United States Deputy Secretary of Agriculture
- In office April 20, 1989 – May 1, 1991
- President: George H. W. Bush
- Secretary: Clayton Yeutter
- Preceded by: Peter C. Myers
- Succeeded by: Ann Veneman

Personal details
- Born: May 7, 1935 (age 90) Leavenworth, Washington, U.S.
- Political party: Republican
- Spouse: Susan Musso
- Children: 3

= Jack Parnell (politician) =

Jack Callihan Parnell is a former United States Deputy Secretary of Agriculture. He served during the George H. W. Bush administration from 1989 until 1991. He had been Secretary of the California Department of Food and Agriculture from 1987 to 1989, as director of the California Department of Fish and Game from 1984 to 1987, and as deputy secretary of the California Department of Food and Agriculture from 1983 to 1984. He was elected to the board of directors of the Neogen Corporation in October 1993, and as chairman of the board in October 2001. He is also a government relations consultant at Kahn Soares & Conway, LLP.

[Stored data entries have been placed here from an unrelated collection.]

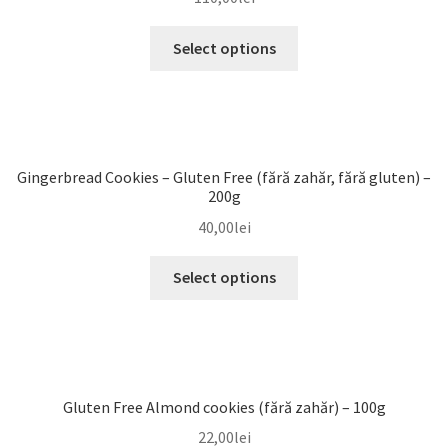
Select options
Gingerbread Cookies – Gluten Free (fără zahăr, fără gluten) –
200g
40,00
lei
Select options
Gluten Free Almond cookies (fără zahăr) – 100g
22,00
lei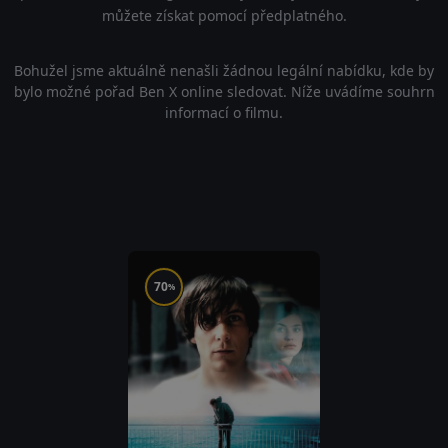
můžete získat pomocí předplatného.
Bohužel jsme aktuálně nenašli žádnou legální nabídku, kde by
bylo možné pořad Ben X online sledovat. Níže uvádíme souhrn
informací o filmu.
70
%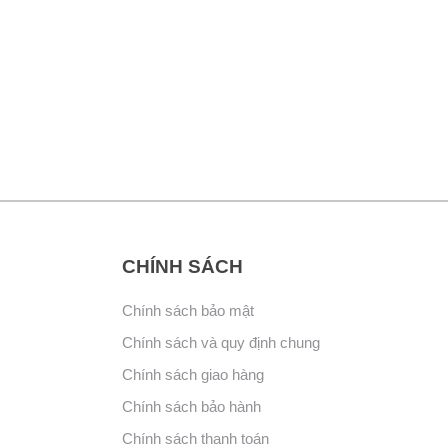
CHÍNH SÁCH
Chính sách bảo mật
Chính sách và quy định chung
Chính sách giao hàng
Chính sách bảo hành
Chính sách thanh toán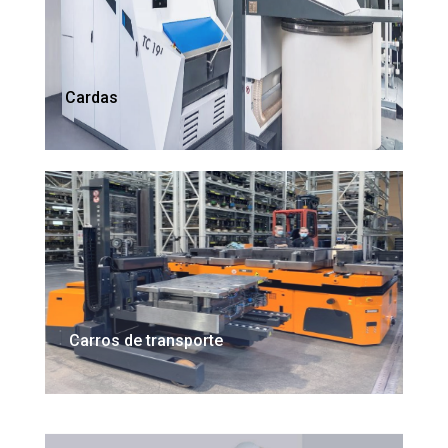
Cardas
Carros de transporte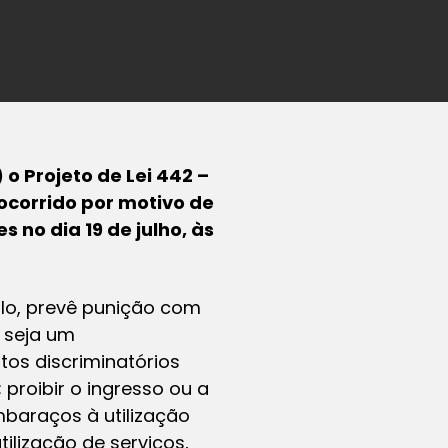
o Projeto de Lei 442 –
ocorrido por motivo de
 no dia 19 de julho, às
ulo, prevê punição com
r seja um
tos discriminatórios
 proibir o ingresso ou a
baraços à utilização
ilização de serviços,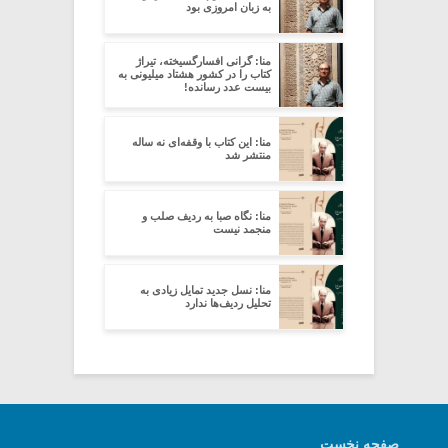
به زبان امروزی بود
منا: گرانی افسارگسیخته، تیراژ
کتاب را در کشور هشتاد میلیونی به
بیست عدد رسانده!
منا: این کتاب با وقفه‌ای نه ساله
منتشر شد
منا: نگاه صبا به ردیف صلب و
منجمد نیست
منا: نسل جدید تمایل زیادی به
تحلیل ردیف‌ها ندارد
صفحه نخست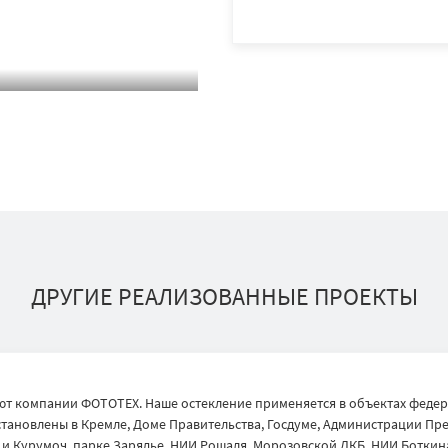
ДРУГИЕ РЕАЛИЗОВАННЫЕ ПРОЕКТЫ
т компании ФОТОТЕХ. Наше остекление применяется в объектах федер
тановлены в Кремле, Доме Правительства, Госдуме, Администрации През
 Курумоч, парке Зарядье, НИИ Рошаля, Морозовской ДКБ, НИИ Боткина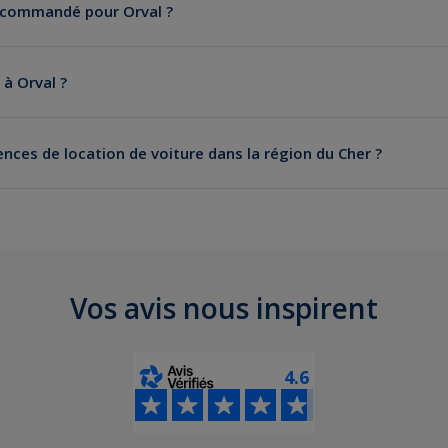
recommandé pour Orval ?
 à Orval ?
ences de location de voiture dans la région du Cher ?
on
ins
ges
Vos avis nous inspirent
4.6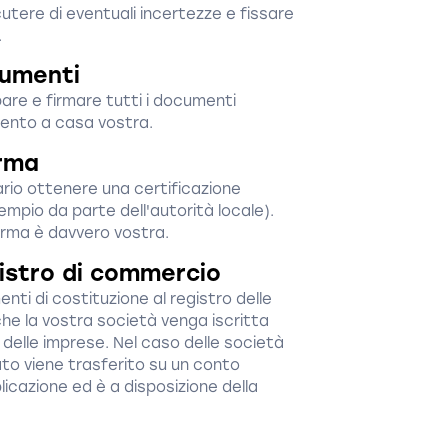
utere di eventuali incertezze e fissare
.
cumenti
re e firmare tutti i documenti
mento a casa vostra.
irma
io ottenere una certificazione
sempio da parte dell'autorità locale).
rma è davvero vostra.
gistro di commercio
nti di costituzione al registro delle
he la vostra società venga iscritta
delle imprese. Nel caso delle società
rsato viene trasferito su un conto
icazione ed è a disposizione della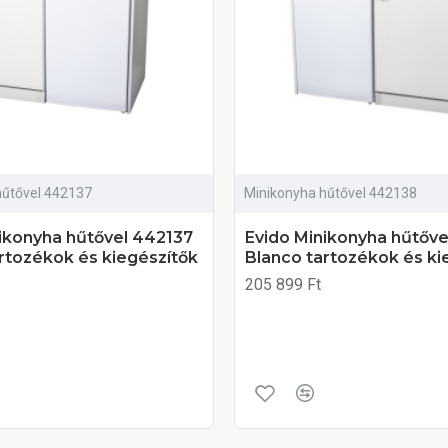
hűtővel 442137
Minikonyha hűtővel 442138
ikonyha hűtővel 442137
Evido Minikonyha hűtőv
rtozékok és kiegészítők
Blanco tartozékok és ki
205 899 Ft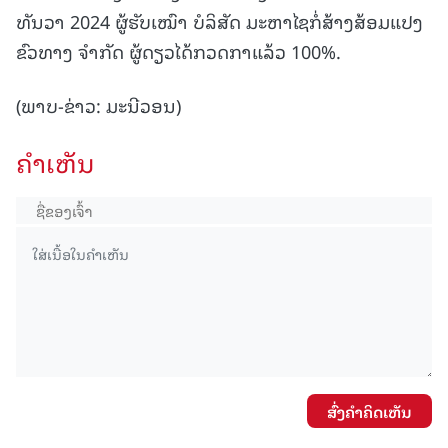
ທັນວາ 2024 ຜູ້ຮັບເໝົາ ບໍລິສັດ ມະຫາໄຊກໍ່ສ້າງສ້ອມແປງ
ຂົວທາງ ຈຳກັດ ຜູ້ດຽວໄດ້ກວດກາແລ້ວ 100%.
(ພາບ-ຂ່າວ: ມະນີວອນ)
ຄໍາເຫັນ
ສົ່ງຄໍາຄິດເຫັນ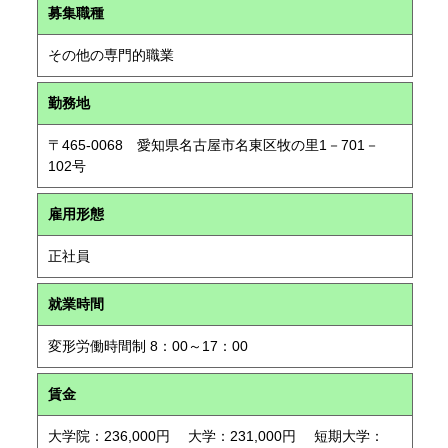
募集職種
その他の専門的職業
勤務地
〒465-0068 愛知県名古屋市名東区牧の里1－701－
102号
雇用形態
正社員
就業時間
変形労働時間制 8：00～17：00
賃金
大学院：236,000円 大学：231,000円 短期大学：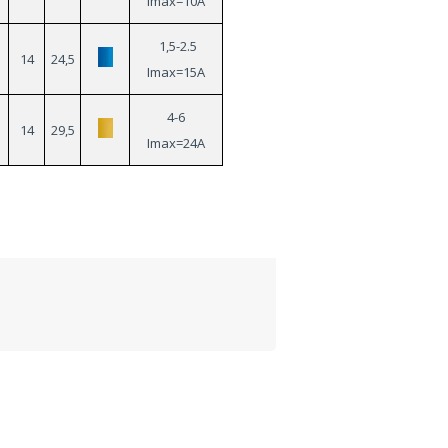
Imax=10A
1,5-2.5
14
24,5
Imax=15A
4-6
14
29,5
Imax=24A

Before working for the California state government, Jack Parnell was the owner and publisher of California Cattleman Magazine and the founder and chairman of the Auburn Bank of Commerce. He built and operated the Headquarters House Restaurant, the Headquarters House Country Meat Shop, the Angus Hills Golf Course, and Parnell Ranch. He served on the U.S. Trade Representative's Intergovernmental Policy Advisory Committee, on the National American Angus Association Board, on the California Production Credit Association. He was a past president of the California Angus Association and was appointed president of the 20th District Agricultural Association Fair by President Ronald Reagan. He was appointed by Governor George Deukmejian as a member of the Pacific Fisheries Management Council and the Advisory Board on Air Quality and Fuels.

==Personal life==

Parnell was born in Leavenworth, Washington on May 7, 1935. He graduated from Western College of Auctioneering. Parnell is married to Susan Musso and have 3 children.